Les restes d'Omo Kibish 1 ont été déterrés en 1967 par l'équipe du paléoanthropologue kényan Richard Leakey dans la basse vallée de l'Omo (sud de l'Ethiopie). Il s'agit du plus ancien fossile d'Homo sapiens connu d'Afrique de l'Est. Et même de tout le continent africain, avant d'être détrôné par la découverte en 2017 de restes d'Homo sapiens primitifs au Maroc, remontant à 300'000 ans.
A Omo 1, très difficile à dater en l'absence de dentition, on donna approximativement 130'000 ans. Une étude parue en 2005 est ensuite venue repousser le temps, à 195'000 ans, en se fondant sur l'analyse des sédiments environnants – marqueur chronologique beaucoup plus fiable en l'occurrence que la datation directe sur les os.
Mais "il restait encore beaucoup d'incertitude sur son âge", explique à l'AFP Céline Vidal, auteure principale d'une nouvelle étude publiée mercredi dans la revue Nature.
Cendres volcaniques
Cette volcanologue de l'Université de Cambridge est donc partie refouiller le bassin sédimentaire d'Omo Kibish, alimenté par la rivière Kibish. Située dans le Grand Rift, la zone fut en proie à de violentes éruptions volcaniques entre 300'000 et 60'000 ans avant notre ère.
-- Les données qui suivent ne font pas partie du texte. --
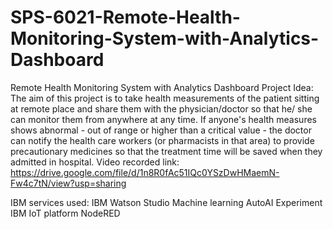# SPS-6021-Remote-Health-Monitoring-System-with-Analytics-Dashboard
Remote Health Monitoring System with Analytics Dashboard
Project Idea:
The aim of this project is to take health measurements of the patient sitting at remote place and share them with the physician/doctor 
so that he/ she can monitor them from anywhere at any time. 
If anyone's health measures shows abnormal - out of range or higher than a critical value - the doctor can notify the health care workers
(or pharmacists in that area) to provide precautionary medicines so that the treatment time will be saved when they admitted in hospital.
Video recorded link:
https://drive.google.com/file/d/1n8R0fAc51IQc0YSzDwHMaemN-Fw4c7tN/view?usp=sharing

IBM services used:
IBM Watson Studio
Machine learning AutoAI Experiment
IBM IoT platform
NodeRED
Les cendres, projetées sur des centaines de kilomètres à la ronde, sont venues au fil du temps s'intercaler entre les sédiments déposés par la rivière Kibish.
C'est grâce à l'examen de ces différentes couches que les scientifiques ont pu évaluer l'âge des restes humains – par une méthode de datation, appelée "argon-argon", des gaz rares contenus dans les roches.
"La preuve la plus solide"
L'équipe de scientifiques a pu examiner la couche de cendres recouvrant les restes, et relier ces dépôts volcaniques à une explosion colossale du volcan Shala survenue il y a 233'000 ans. Ces analyses ont permis de dater les fossiles d'Omo sous cette couche, à environ "233'000 – avec une marge d'erreur de 22'000 ans", détaille l'étude.
"On se rapproche de la date avancée par la génétique, selon laquelle c'est aux alentours de 300'000 ans que l'homme moderne a divergé des autres lignées humaines", développe Aurélien Mounier, paléoanthropologue au Musée de l'Homme, l'un des auteurs de l'étude.
Omo 1 se rapproche aussi de l'âge des fossiles marocains de Jebel Irhoud – 300'000 ans également. Mais c'est le crâne éthiopien – avec ces caractéristiques morphologiques de l'homme moderne – qui, à ses yeux, constitue désormais "la preuve la plus solide de la présence la plus ancienne de Sapiens" dans l'ensemble de son berceau africain.